• _EXERCISE DETAILS_: Please rewrite every line of the listing below, swapping "pose" for "camera" and keeping everything else unchanged. Leave the pictures out of your answer.
───── EXTRACTED DATA
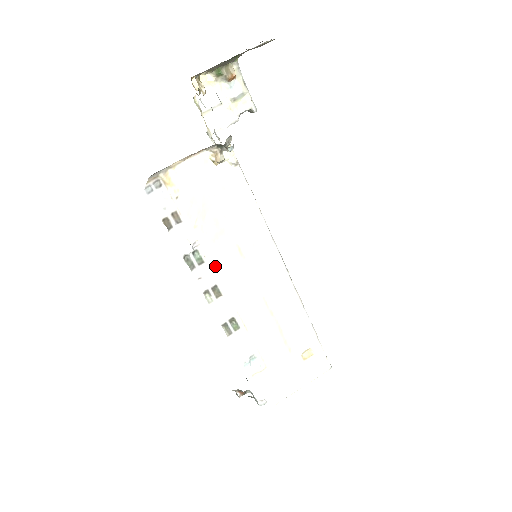
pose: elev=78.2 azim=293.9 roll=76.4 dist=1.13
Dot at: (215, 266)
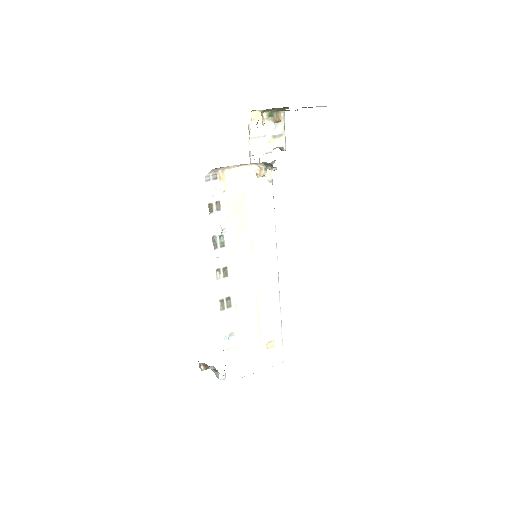
Dot at: (231, 252)
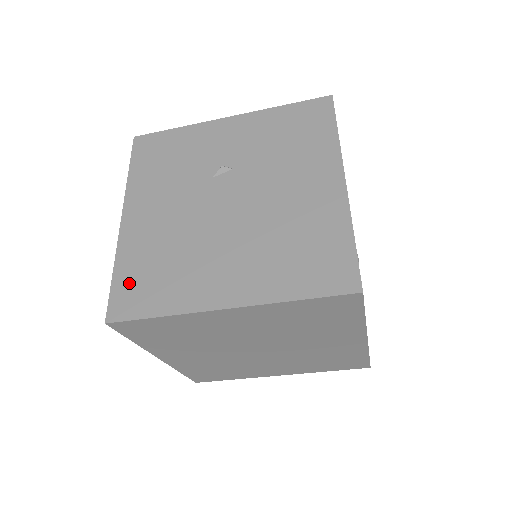
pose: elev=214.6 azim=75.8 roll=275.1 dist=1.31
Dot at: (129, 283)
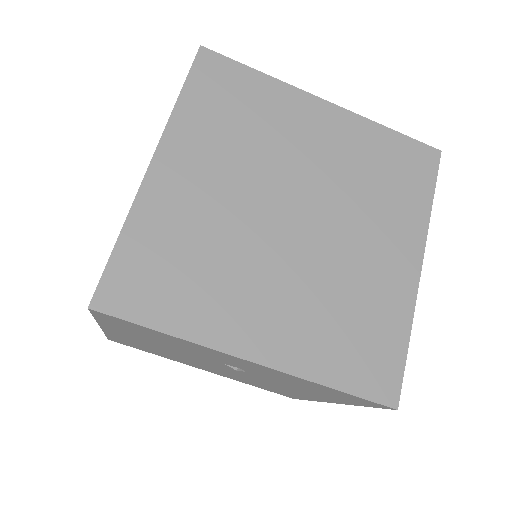
Dot at: occluded
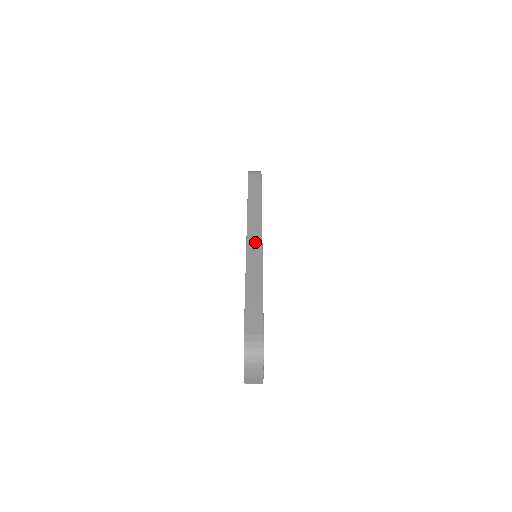
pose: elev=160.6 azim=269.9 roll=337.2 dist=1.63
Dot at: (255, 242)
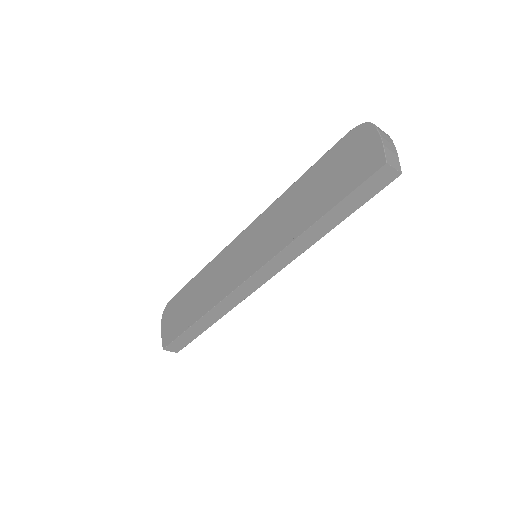
Dot at: occluded
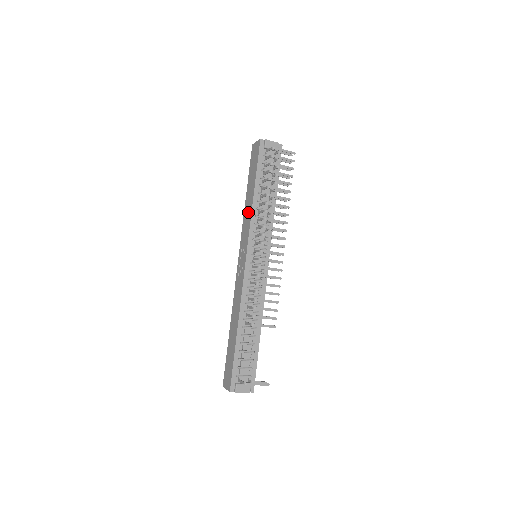
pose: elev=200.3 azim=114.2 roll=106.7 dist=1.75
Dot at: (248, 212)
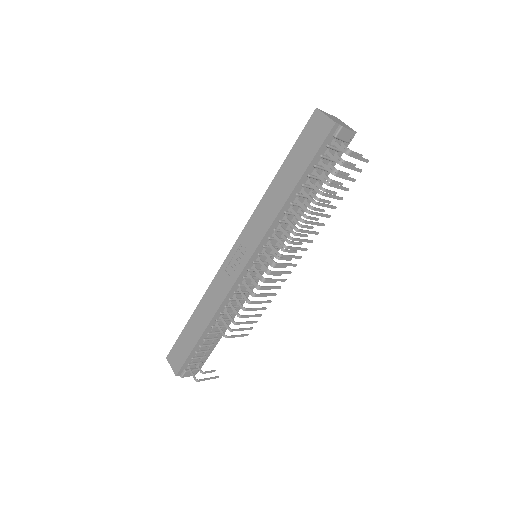
Dot at: (271, 208)
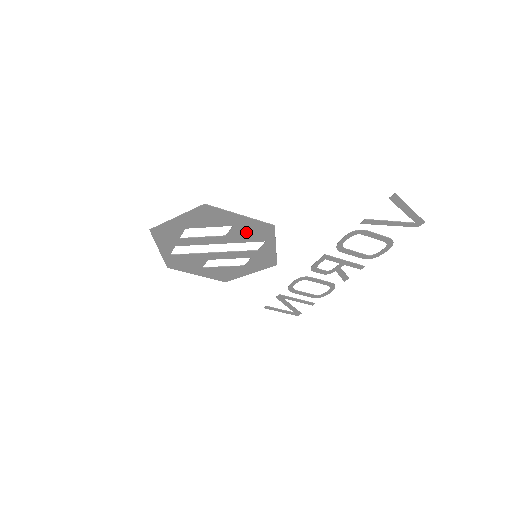
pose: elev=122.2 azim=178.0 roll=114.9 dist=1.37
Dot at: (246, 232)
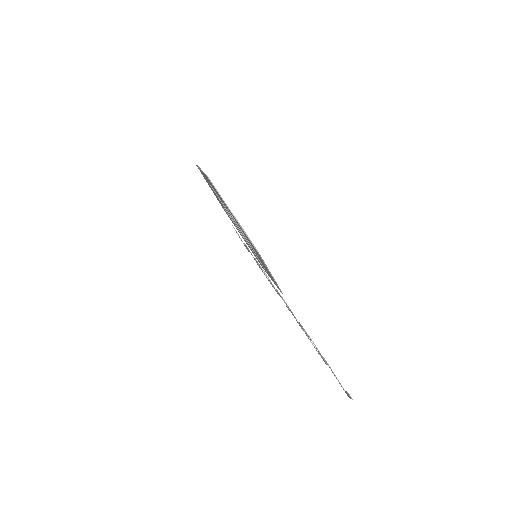
Dot at: (264, 266)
──────────
• _TASK ANSWER_:
camera: elev=78.2 azim=293.9 roll=76.4 dist=1.13
Dot at: (215, 266)
Dot at: (231, 252)
camera: elev=214.6 azim=75.8 roll=275.1 dist=1.31
Dot at: (129, 283)
Dot at: occluded
camera: elev=160.6 azim=269.9 roll=337.2 dist=1.63
Dot at: (255, 242)
Dot at: occluded
camera: elev=200.3 azim=114.2 roll=106.7 dist=1.75
Dot at: (248, 212)
Dot at: (271, 208)
camera: elev=122.2 azim=178.0 roll=114.9 dist=1.37
Dot at: (246, 232)
Dot at: (264, 266)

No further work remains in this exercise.